All that is wanted is how many lines in the records below include the string "Galbay".

#### SOURCE INFORMATION
::::
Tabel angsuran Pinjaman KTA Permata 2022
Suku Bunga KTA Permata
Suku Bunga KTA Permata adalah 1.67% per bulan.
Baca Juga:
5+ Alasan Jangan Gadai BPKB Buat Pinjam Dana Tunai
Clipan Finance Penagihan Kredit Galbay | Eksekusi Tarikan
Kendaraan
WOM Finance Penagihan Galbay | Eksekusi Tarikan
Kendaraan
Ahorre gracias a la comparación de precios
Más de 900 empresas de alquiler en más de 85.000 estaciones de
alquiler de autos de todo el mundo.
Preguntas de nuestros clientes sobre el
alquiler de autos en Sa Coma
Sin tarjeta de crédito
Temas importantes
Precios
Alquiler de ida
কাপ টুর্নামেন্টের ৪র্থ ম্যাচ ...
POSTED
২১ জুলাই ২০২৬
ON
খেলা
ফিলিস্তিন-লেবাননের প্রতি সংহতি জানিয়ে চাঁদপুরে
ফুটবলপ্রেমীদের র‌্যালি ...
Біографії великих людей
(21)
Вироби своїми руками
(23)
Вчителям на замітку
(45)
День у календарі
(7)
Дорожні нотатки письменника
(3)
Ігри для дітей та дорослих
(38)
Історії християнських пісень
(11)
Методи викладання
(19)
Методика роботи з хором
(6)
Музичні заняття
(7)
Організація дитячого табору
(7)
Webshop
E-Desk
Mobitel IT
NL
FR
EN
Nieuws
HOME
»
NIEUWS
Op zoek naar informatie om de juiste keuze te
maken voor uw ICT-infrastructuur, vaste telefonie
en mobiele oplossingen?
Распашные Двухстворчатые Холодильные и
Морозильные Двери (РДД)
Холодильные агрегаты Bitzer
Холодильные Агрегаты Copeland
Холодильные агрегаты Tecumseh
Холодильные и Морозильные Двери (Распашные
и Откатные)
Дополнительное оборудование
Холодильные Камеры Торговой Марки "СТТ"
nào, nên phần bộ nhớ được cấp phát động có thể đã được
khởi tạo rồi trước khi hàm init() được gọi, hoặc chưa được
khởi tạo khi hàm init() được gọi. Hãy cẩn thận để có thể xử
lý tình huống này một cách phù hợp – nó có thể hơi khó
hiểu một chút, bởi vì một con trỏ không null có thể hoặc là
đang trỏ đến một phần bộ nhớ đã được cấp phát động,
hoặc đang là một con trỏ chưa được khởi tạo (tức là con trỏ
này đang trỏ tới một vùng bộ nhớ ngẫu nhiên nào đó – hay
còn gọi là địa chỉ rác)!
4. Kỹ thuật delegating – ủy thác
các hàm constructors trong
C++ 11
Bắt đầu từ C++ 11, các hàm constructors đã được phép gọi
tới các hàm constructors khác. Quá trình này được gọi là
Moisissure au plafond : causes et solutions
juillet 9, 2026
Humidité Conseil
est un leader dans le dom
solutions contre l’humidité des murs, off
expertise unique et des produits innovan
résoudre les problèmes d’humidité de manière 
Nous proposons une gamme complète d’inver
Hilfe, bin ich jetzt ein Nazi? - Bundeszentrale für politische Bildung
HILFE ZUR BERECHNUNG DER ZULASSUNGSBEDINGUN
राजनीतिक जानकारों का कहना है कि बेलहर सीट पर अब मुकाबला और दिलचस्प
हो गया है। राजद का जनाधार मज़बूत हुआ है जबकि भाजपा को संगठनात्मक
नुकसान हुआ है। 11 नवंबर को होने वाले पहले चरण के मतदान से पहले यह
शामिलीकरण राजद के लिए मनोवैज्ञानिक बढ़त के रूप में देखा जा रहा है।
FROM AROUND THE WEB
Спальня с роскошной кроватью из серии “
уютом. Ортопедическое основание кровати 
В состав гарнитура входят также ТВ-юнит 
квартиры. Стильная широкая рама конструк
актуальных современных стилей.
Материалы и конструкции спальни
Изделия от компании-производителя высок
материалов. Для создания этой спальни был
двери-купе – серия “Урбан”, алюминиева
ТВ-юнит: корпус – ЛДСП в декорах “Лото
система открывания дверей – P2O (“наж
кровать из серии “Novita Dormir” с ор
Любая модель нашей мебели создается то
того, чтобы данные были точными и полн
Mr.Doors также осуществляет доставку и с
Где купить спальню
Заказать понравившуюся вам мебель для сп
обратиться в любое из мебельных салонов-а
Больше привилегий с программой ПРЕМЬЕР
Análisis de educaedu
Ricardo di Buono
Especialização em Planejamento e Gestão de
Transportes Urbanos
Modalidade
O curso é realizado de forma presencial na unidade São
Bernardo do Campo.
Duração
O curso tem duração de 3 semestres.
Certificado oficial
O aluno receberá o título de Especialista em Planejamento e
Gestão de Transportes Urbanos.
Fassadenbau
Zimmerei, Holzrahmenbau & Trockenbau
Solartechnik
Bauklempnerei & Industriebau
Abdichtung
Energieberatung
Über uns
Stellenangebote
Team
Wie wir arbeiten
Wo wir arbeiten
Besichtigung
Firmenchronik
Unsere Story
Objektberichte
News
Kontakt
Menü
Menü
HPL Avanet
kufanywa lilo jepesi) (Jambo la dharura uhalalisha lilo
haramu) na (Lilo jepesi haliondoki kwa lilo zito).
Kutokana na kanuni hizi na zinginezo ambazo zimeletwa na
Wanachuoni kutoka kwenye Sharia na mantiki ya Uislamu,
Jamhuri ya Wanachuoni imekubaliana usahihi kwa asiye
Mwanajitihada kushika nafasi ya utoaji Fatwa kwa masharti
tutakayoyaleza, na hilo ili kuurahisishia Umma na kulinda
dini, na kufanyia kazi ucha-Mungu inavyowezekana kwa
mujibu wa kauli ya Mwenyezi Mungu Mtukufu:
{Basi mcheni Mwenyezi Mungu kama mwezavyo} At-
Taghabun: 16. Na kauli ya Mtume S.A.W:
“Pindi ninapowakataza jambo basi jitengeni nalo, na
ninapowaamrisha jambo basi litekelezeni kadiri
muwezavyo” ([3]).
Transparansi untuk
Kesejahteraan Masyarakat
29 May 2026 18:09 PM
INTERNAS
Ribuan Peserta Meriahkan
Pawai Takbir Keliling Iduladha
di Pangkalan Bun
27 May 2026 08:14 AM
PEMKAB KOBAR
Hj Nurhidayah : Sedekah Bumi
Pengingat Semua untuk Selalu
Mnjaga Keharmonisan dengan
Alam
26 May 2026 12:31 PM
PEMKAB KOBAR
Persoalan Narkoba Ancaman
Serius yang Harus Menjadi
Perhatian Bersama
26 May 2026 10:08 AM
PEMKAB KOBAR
::::
#### SOLUTION
2